Następne informacje z onet.pl
Mężczyzna wyskoczył z okna trzeciego piętra budynku sądu w Tarnowie. Poniósł śmierć na miejscu - poinformował rzecznik małopolskiej straży pożarnej Andrzej Siekanka. Tarnowianin miał zaległości czynszowe.
Trzy dni wcześniej tarnowski sąd w wydziale cywilnym nakazał mężczyźnie zapłacenie zaległości czynszowych wobec spółdzielni mieszkaniowej w wysokości ponad 8 tys. zł.
- Wyrok jakich wiele. Sąd rozłożył pozwanej rodzinie spłatę zaległego czynszu na 25 rat i zwolnił od kosztów sądowych - powiedział rzecznik Sądu Okręgowego w Tarnowie sędzia Marek Długosz. Jak wynika z ustaleń dziennikarzy, rodzina prawdopodobnie płaciła czynsz w sposób nieregularny.

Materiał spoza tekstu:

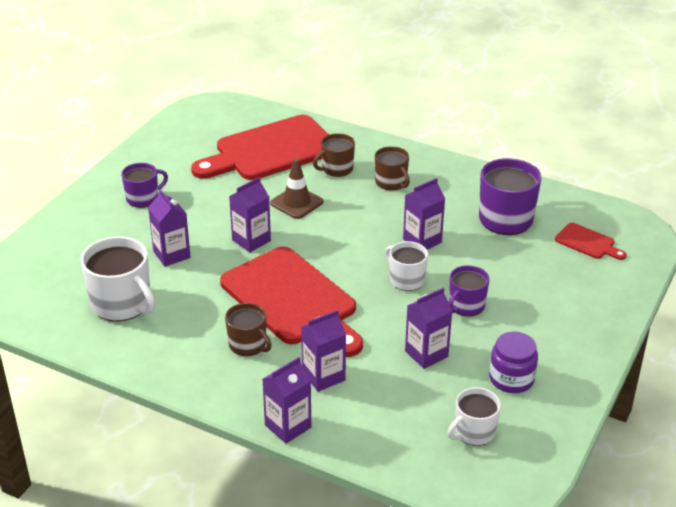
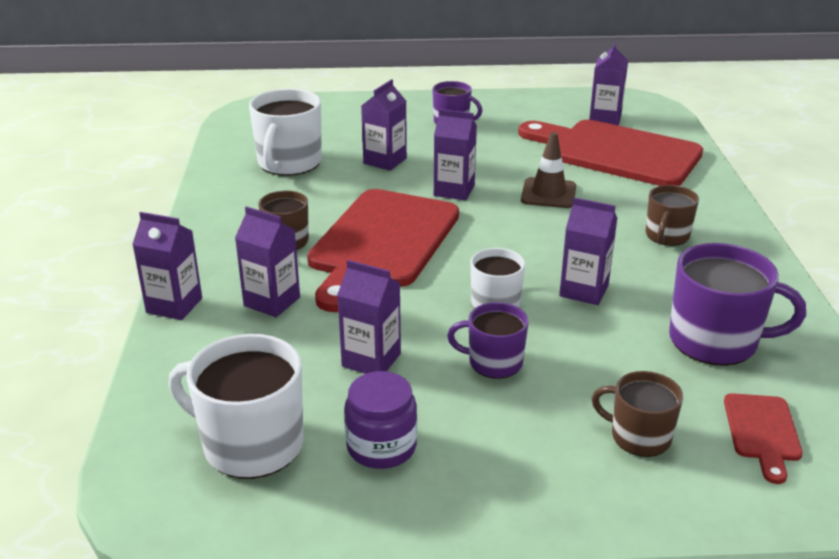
camera: 60 degrees right, 5 degrees down
brown mug [313,133,355,177] -> brown mug moved to [592,371,683,457]
white mug [447,387,501,446] -> white mug [169,334,304,479], size x1.66
none -> purple carton [589,42,628,126]

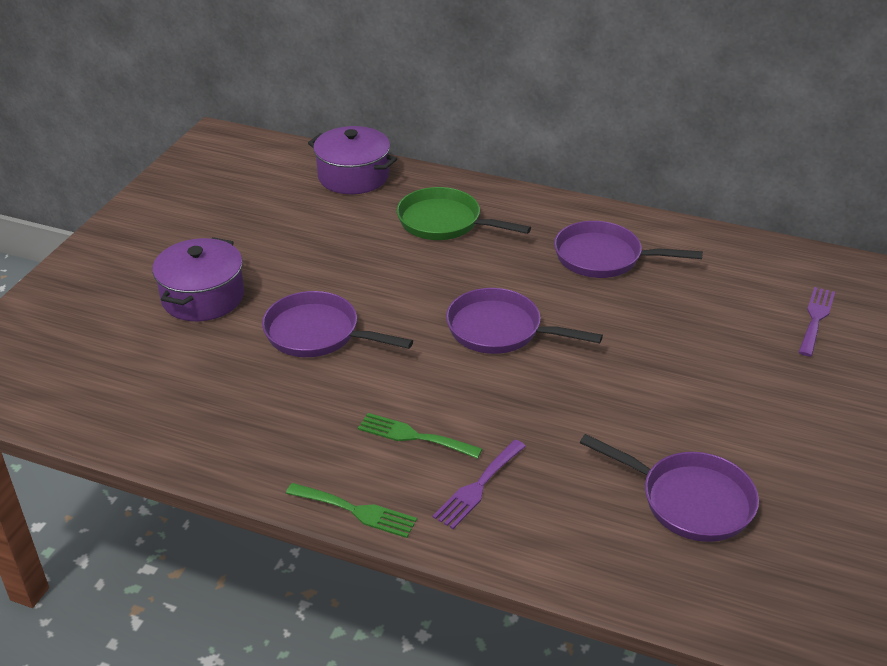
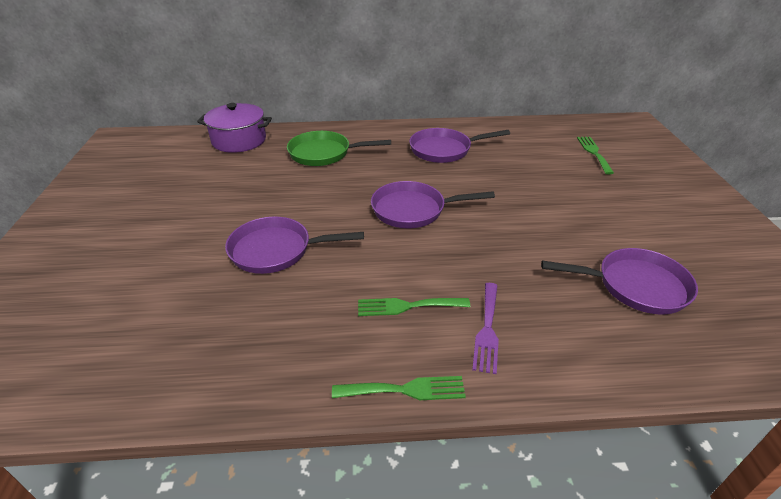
camera: 25 degrees left, 0 degrees up
purple pot [152,237,244,321] -> none
purple fork [799,287,835,357] -> green fork [577,137,614,174]

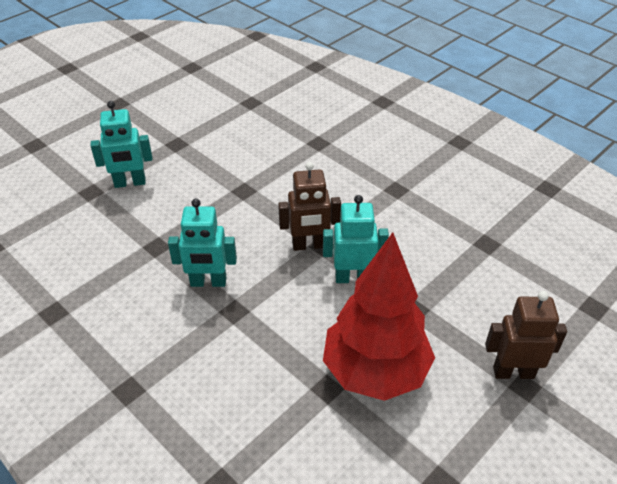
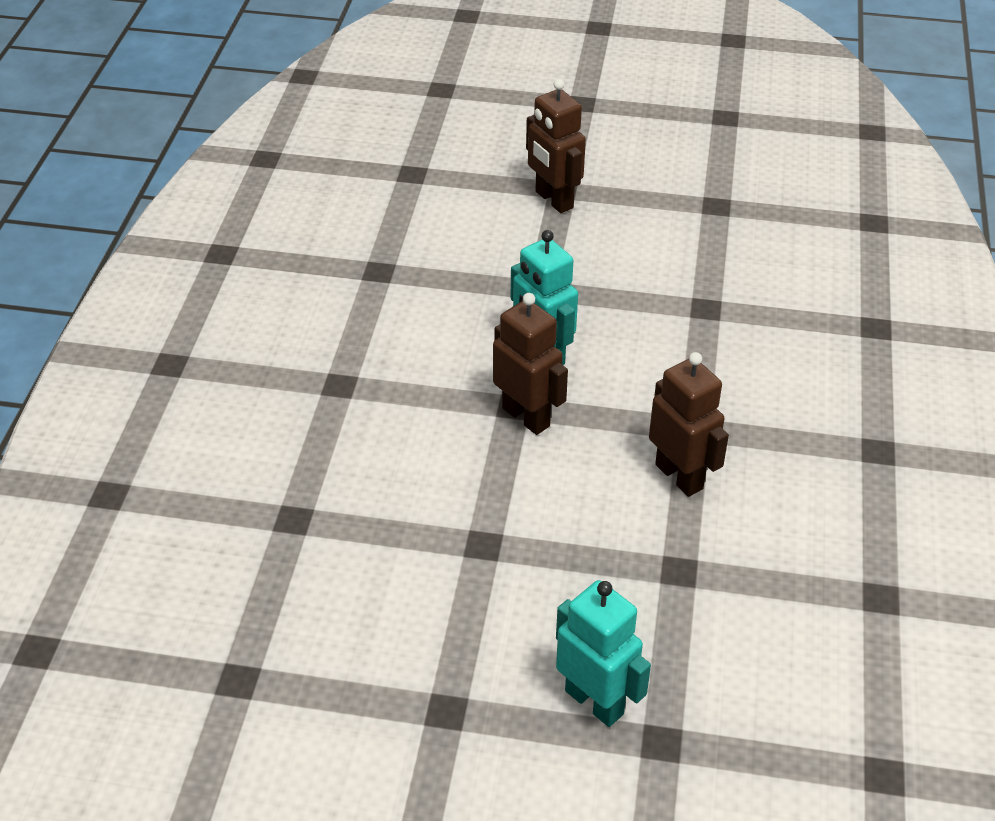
camera: 125 degrees left, 0 degrees up
turquoise robot [168,199,237,287] -> brown robot [649,352,729,497]
red tree [323,232,435,401] -> none

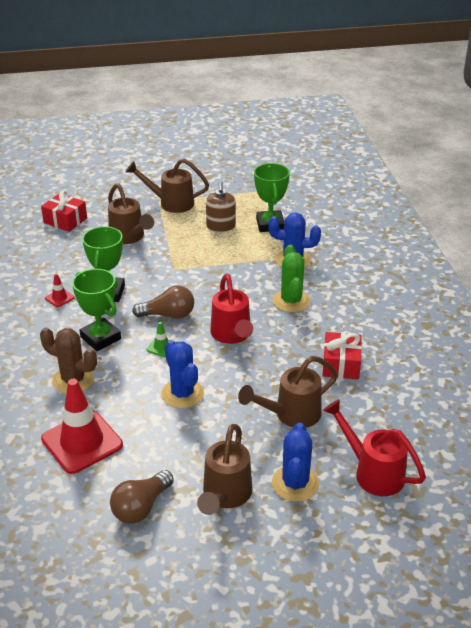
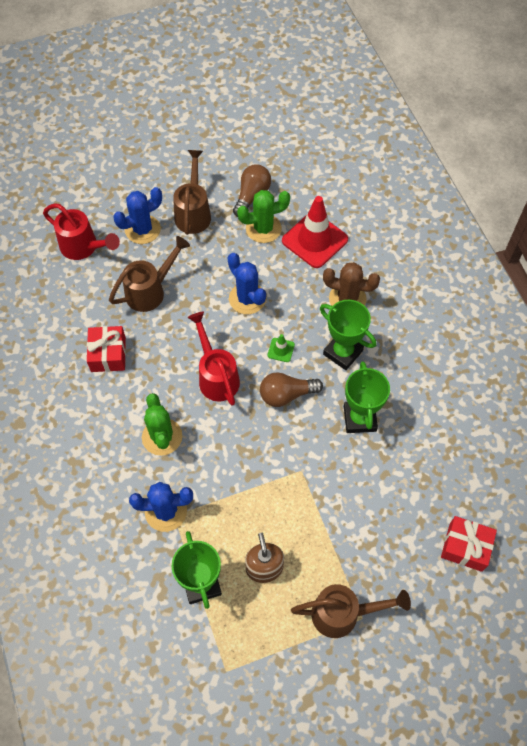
camera: 170 degrees right, 25 degrees up
red traffic cone [45,273,75,307] -> none
brown watering can [108,183,154,244] -> none
blue cactus [272,423,319,502] -> blue cactus turned 60 degrees clockwise [113,187,162,244]
none -> green cactus [237,190,290,243]

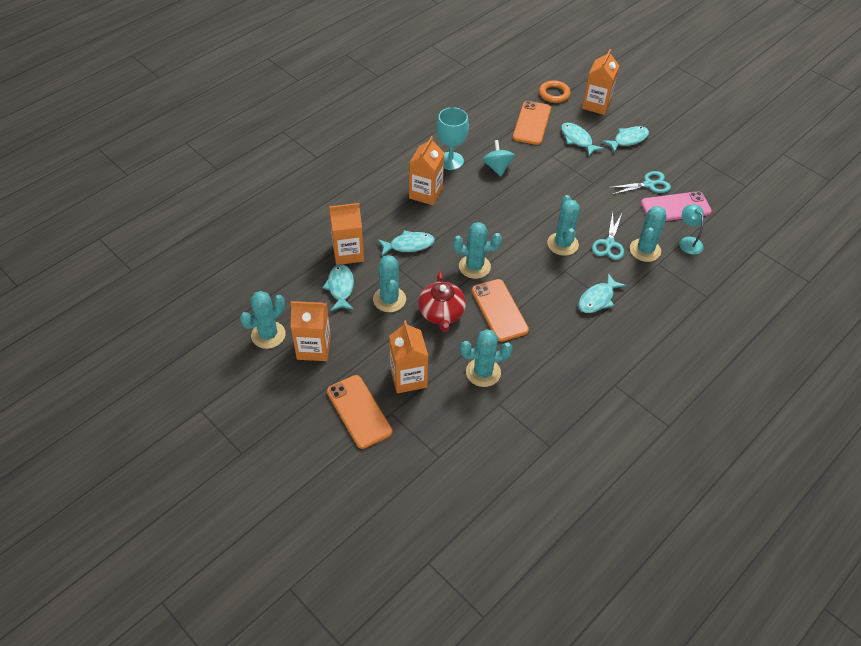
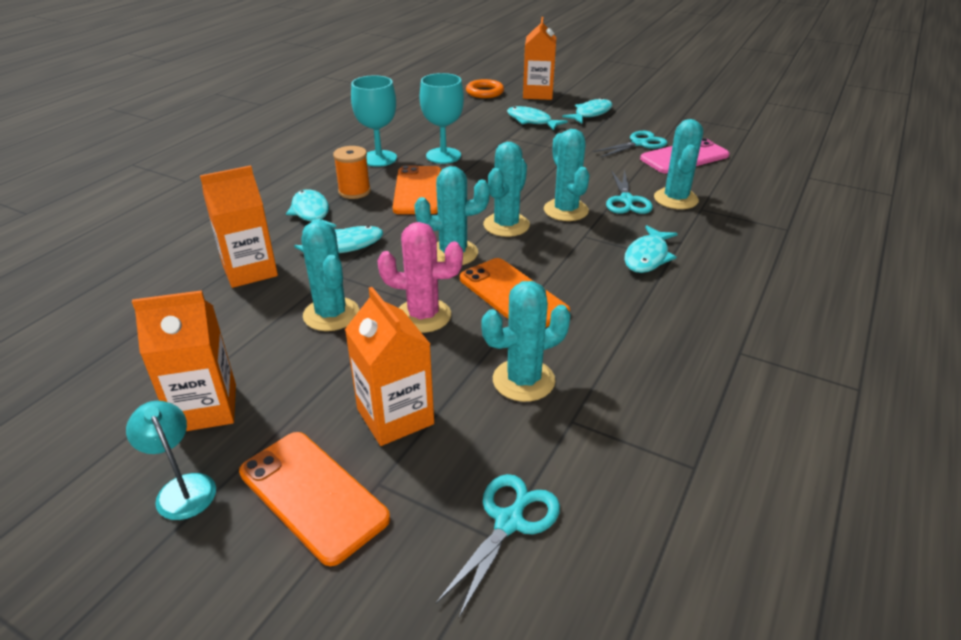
camera: 15 degrees left, 15 degrees down
turquoise cactus [240,291,286,349] -> turquoise cactus moved to [483,142,530,237]
turquoise fish [322,264,354,311] -> turquoise fish moved to [286,189,336,227]
orange carton [409,136,444,205] -> orange spool [333,146,371,199]
red teapot [418,271,466,332] -> pink cactus [377,222,463,333]
turquoise spinning top [483,140,515,176] -> turquoise goblet [420,73,464,164]
orange phone [513,101,551,145] -> orange phone moved to [393,165,441,214]
turquoise lamp [679,205,704,255] -> turquoise lamp moved to [126,401,216,520]
none -> turquoise scissors [436,474,560,617]

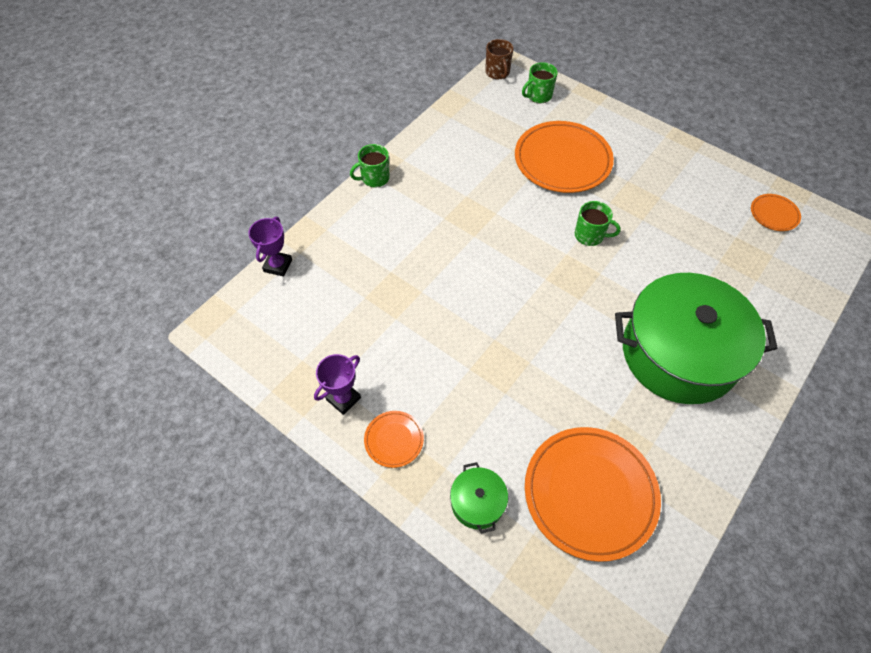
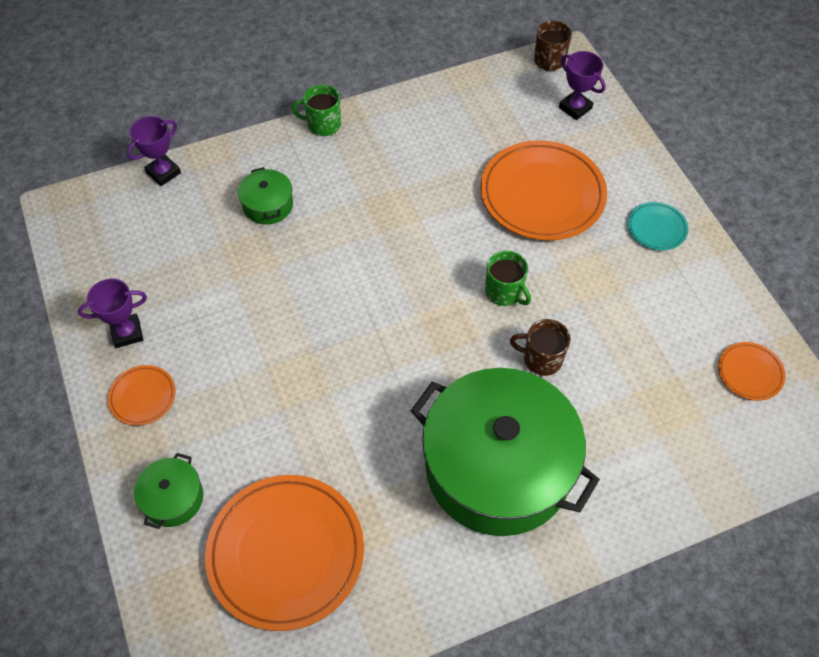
camera: 30 degrees right, 0 degrees up
green mug [522,62,558,103] -> purple trophy [559,51,606,120]
none -> green pot [238,167,293,225]
none -> brown mug [510,319,571,376]
none -> turquoise plate [628,202,688,251]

W piątek, w trzy dni po wyroku, mężczyzna przyszedł do sądu. Wszedł na salę, gdzie zapadł niekorzystny dla niego wyrok i zakłócał rozprawę, prowadzoną przez tego samego sędziego, który wydawał wyrok w jego sprawie. Rozprawa dotyczyła takiej samej sprawy.
Gdy na salę wkroczyła wezwana policja sądowa, mężczyzna wyskoczył przez okno.